节点文献

汉语文本中突发事件因果关系抽取方法研究

Research on Emergency Causality Extraction from Chinese Corpus

【作者】 裘江南

【导师】 王延章;

【作者基本信息】 大连理工大学 , 管理科学与工程, 2012, 博士

【摘要】 突发事件作为一个复杂系统,对其定性建模首先要分析内部各要素之间的因果关系,这是建立其他突发事件预测和仿真模型的基础。然而,基于专家知识的方法中因果关系的获取采用向领域专家发放问卷和访谈的方法,存在耗时、耗力和操作性差等局限性。而基于数据的方法需要依赖于一定规模的和完备的数据样本,而应急领域许多突发事件的数据往往存在没有系统积累、缺乏完整性和连续性等问题。但伴随着我国各级政府应急管理机制建设和学术研究的不断深入,形成了海量的有关突发事件的文本资源。这些文本资源中蕴含了大量有关突发事件演化规律的定性知识,特别是能反映各类突发事件系统中要素间的因果关系,这就是本文所指突发事件因果关系。这些文本可代替专家和数据成为突发事件因果关系的来源。因此,如何从应急领域文本中抽取突发事件内部要素间的因果关系,并建立突发事件因果关系模型是需要亟待解决的科学问题。针对汉语文本中因果关系抽取方法在国内外未进行系统研究和缺乏有效的抽取于文本的因果关系的集成方法的问题。本文利用突发事件应急管理中积累的文本知识源,围绕应急领域汉语文本中突发事件因果关系抽取方法这一核心科学问题探索基于多文本因果关系抽取的突发事件因果关系集成方法。
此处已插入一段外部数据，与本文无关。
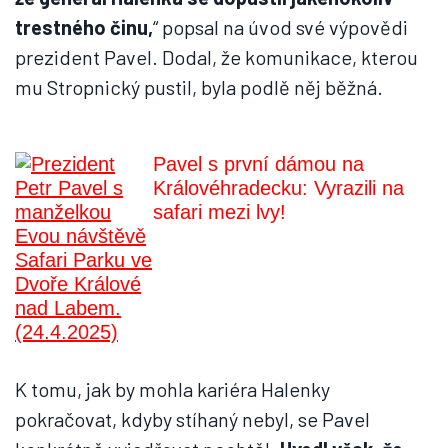
trestného činu,
“ popsal na úvod své výpovědi
prezident Pavel. Dodal, že komunikace, kterou
mu Stropnický pustil, byla podlě něj běžná.
Pavel s první dámou na
Královéhradecku: Vyrazili na
safari mezi lvy!
K tomu, jak by mohla kariéra Halenky
pokračovat, kdyby stíhaný nebyl, se Pavel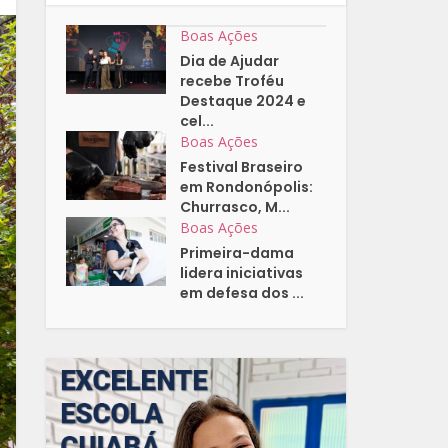
Boas Ações
Dia de Ajudar
recebe Troféu
Destaque 2024 e
cel...
Boas Ações
Festival Braseiro
em Rondonópolis:
Churrasco, M...
Boas Ações
Primeira-dama
lidera iniciativas
em defesa dos ...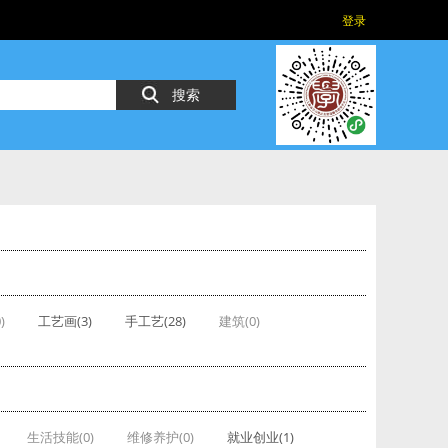
登录
搜索
)
工艺画(3)
手工艺(28)
建筑(0)
生活技能(0)
维修养护(0)
就业创业(1)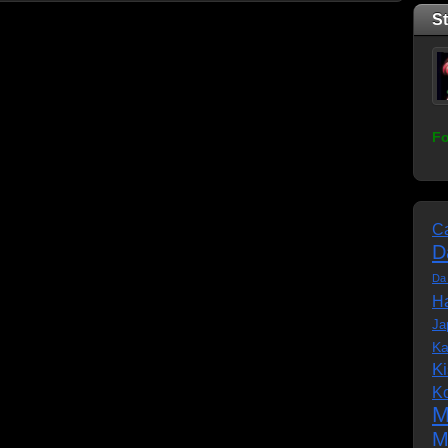
S
Fo
C
D
Da
Ha
Ja
Ka
K
K
M
M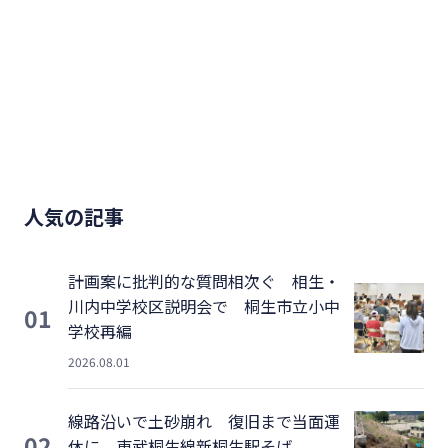
人気の記事
計画案に批判的な質問相次ぐ 相生・
川内中学校区説明会で 桐生市立小中
01
学校再編
2026.08.01
線路沿いで土砂崩れ 復旧まで当面運
02
休に 東武桐生線新桐生駅そば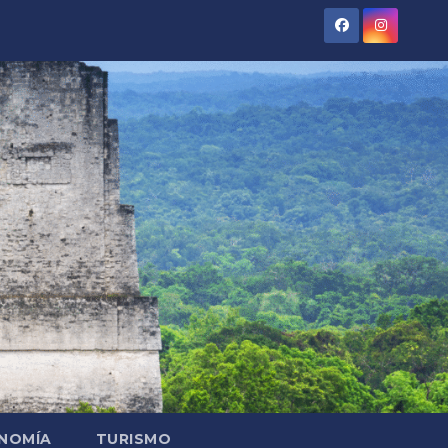
NOMÍA
TURISMO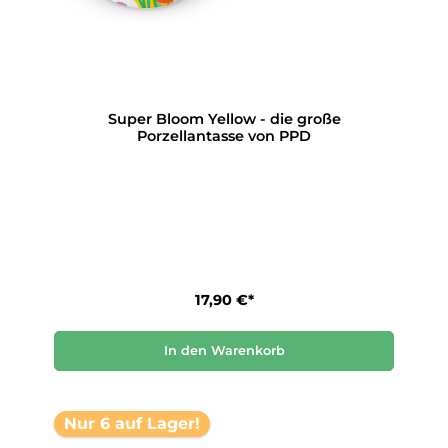
Super Bloom Yellow - die große
Porzellantasse von PPD
17,90 €*
In den Warenkorb
Nur 6 auf Lager!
本文针对上述问题进行下列研究工作:(1)突发事件因果关系模型研究。首先通过对突发事件系统共性要素的分析,明确了突发事件共性特征。然后,采用系统工程方法构建了突发事件的因果关系模型,进而对其因果关系进行了分析。以突发事件的输入、状态和输出要素集为基础,建立了可扩展的突发事件因果关系模型,明确了突发事件内部要素间的因果结构,为从文本中抽取的突发事件因果关系提供表示模型。(2)汉语文本中因果句法模式的归纳与显式因果关系抽取方法研究。应急领域文本中显式因果关系是突发事件因果关系的重要来源,针对汉语文本中因果关系抽取方法在国内外未进行系统研究的问题。首先,将汉语文本中的显式因果句区分为明确因果句和模糊因果句,基于汉语语法对汉语中的显式因果句归纳出的五种因果句法模式,进而提出因果句抽取匹配规则和因果句法模式匹配方法。然后,研究了基于朴素贝叶斯方法的模糊因果句分类模型。最后,针对分类后的因果句提出因果关系抽取方法,通过实验取得了较好的效果。其创新点在于归纳出汉语文本中的五种显式因果句法模式,系统揭示了汉语文本中因果句的基本表达方式,对计算机辅助汉语文本中因果关系抽取理论的进一步完善。提出的区分模糊因果句和明确因果句的基于因果句法模式的显式因果关系抽取方法,解决了当前文本中因果关系抽方法中不区分模糊因果句的局限性。(3)汉语文本中的隐式因果关系抽取方法研究。汉语文本中的隐式因果关系也是应急领域文本中突发事件因果关系的重要来源之一。通过对应急领域汉语文本的隐式因果关系特征分析的基础上,基于概念实体研究文本中隐式因果关系的抽取方法。首先,对预处理后的句子中的概念生成其频繁概念集,进而对概念频繁集进行因果性分析,最后对因果成分进行判别。其创新点在于将哲学和概率统计学中的因果理论与语言学结合的方法,基于Hume和Suppes等的因果关系理论对关联分析方法中的置信度计算方法进行了改进,从时间优先、因果性概率和因果性依赖等方面综合考虑设计了因果性评价函数和因果成分的判别方法,解决了关联分析方法不能完全适用于文本因果关系的挖掘的问题,为文本中隐式因果关系的抽取提供了一种基于因果关系理论的新方法。(4)多文本中冗余、冲突和稀疏的突发事件因果关系的集成方法研究。针对从应急领域文本抽取的因果关系具有冗余、冲突和稀疏的特点,以及独立因果关系无法形成对突发事件整体认知的问题。研究多个文本在个体层面的因果认知融合为反映突发事件全局因果认知的集成方法。首先研究基于向量空间模型的领域文本筛选方法,然后基于D—S证据理论并兼顾文本的领域特点对来自多文本的因果关系的集成方法进行了研究。其创新点在于提出了基于D—S证据理论和兼顾领域文本质量的多文本因果关系集成方法,消解了多文本因果关系中的稀疏、冗余和冲突问题,克服单文本对突发事件的描述存在偏差与不足,使基于文本中抽取的因果关系建立的突发事件因果关系模型能真实全面的反映突发事件的内部要素间的因果关系。为突发事件贝叶斯网络结构的生成提供了一种基于文本挖掘的新方法。一方面通过消解冲突和冗余信息达成突发事件中因果关系认识的一致,另一方面通过利用互补信息实现突发事件因果关系的完整认识。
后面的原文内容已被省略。